Critical philosophy of history asks these four key sets of questions:
  • "What sort of thing is history and how does it relate to other studies?" (16)
  • Are there "facts" in history? What makes a historical statement "true"? (18)
  • Is historical knowledge "objective"? (19) [historian's bias; rational decidability]
  • What is the nature of a historical explanation? (22)
Critical philosophy is what we now refer to as "analytic" philosophy; it is the equivalent for history of what the philosophy of science is for nature.

The book is divided into two large discussions. Chapters II-V treat these four major groups of questions for critical philosophy of history. Chapters VI-VIII focus on the issues and theories offered by Kant, Herder, Hegel, and a few others on "metaphysical" questions about history.

IV

It is interesting to consider the intellectual origins of innovative philosophical insights. So where did this philosophical perspective and methodology come from in Walsh's own development? Walsh is plainly an expert on the history of modern philosophy, including especially German philosophy. This means that he has read, and thought about, the tradition from Kant and Schleiermacher and Herder to Hegel and Dilthey, and is able to make philosophical sense of their theories. He authored a number of articles on Kant, Hegel, and other German philosophers, and was the author of a book on Kant's metaphysics (Kant's Criticism of Metaphysics). What does this imply about his training and his development within British philosophy? He entered Merton College, Oxford, in roughly 1930, and took his first professional post as a philosopher at Merton College in 1947 through 1960. The bulk of his academic career was spent at the University of Edinburgh as a professor of logic and metaphysics. So here is the interesting question for me: to what extent was Walsh an analytic philosopher, in the mold of Russell, Ayer, and Ryle, and to what extent was he an idealist philosopher, in the pattern of Collingwood or Bradley? (He refers several times to Ryle's The Concept of Mind.) His comments in the first chapter of the book suggest that he positions himself separately from both camps, while understanding the philosophical perspectives and methods of both. The evidence of this book suggests that he had an admirably pluralistic approach to the problems of philosophy.

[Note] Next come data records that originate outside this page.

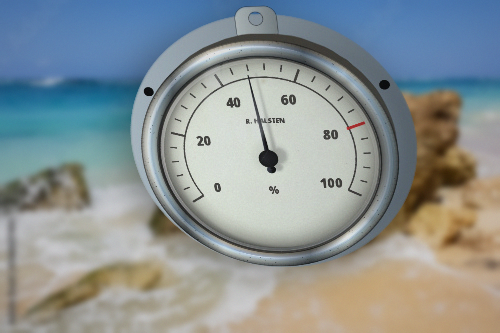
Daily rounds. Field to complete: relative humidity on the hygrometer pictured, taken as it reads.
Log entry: 48 %
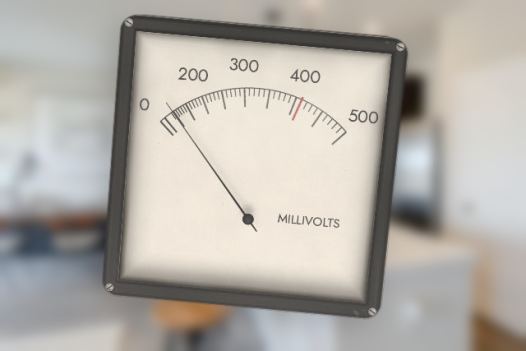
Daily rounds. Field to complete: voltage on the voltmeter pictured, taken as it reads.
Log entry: 100 mV
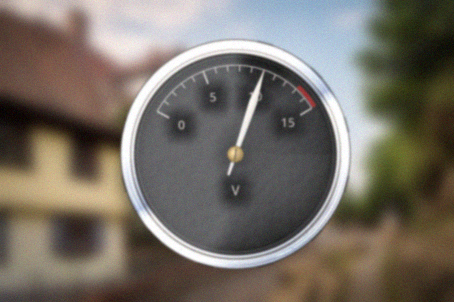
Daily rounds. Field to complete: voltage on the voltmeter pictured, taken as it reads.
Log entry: 10 V
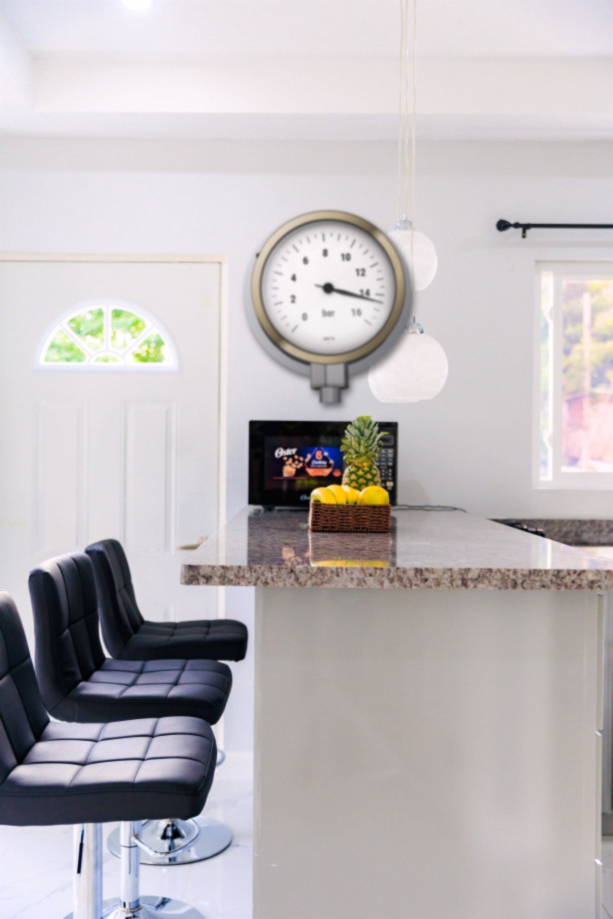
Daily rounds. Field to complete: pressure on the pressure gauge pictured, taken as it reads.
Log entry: 14.5 bar
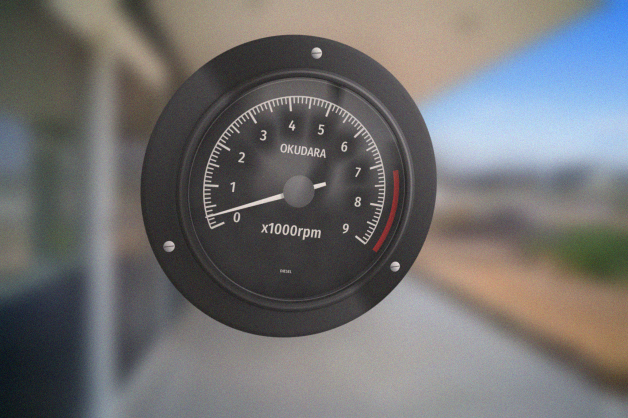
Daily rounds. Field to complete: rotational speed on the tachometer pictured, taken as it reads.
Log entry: 300 rpm
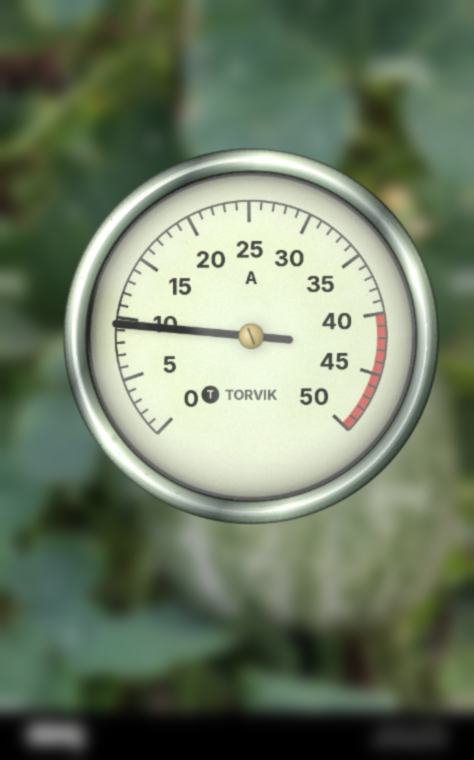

Here is a bibliography of some of Walsh's published articles and reviews (link), and here is a reconsideration of his philosophy of history with regard to "facts and truth," published in 1977 in History and Theory as a review of Leon J. Goldstein, Historical Knowing (Austin, Texas and London, University of Texas Press, 1976). In the course of the review he considers how the discipline of analytic philosophy of history has developed since 1951, and he finds that three of his four questions have come in for very extensive discussion.

(I discovered along the way, an amazing bargain as a Kindle book, Marnie Hughes Warrington's Fifty Key Thinkers on History, Second Edition ($14). The book has 3000-word discussions of fifty important historians and philosophers -- Bloch, Collingwood, Dilthey, Hempel, Obsbawm, Oakeshott, Ricoeur, Vico -- and is well worth having on the Kindle. The essays are concise and informative, and they generally raise the big issues that were important to the various thinkers. There is an entry for Walsh as well.)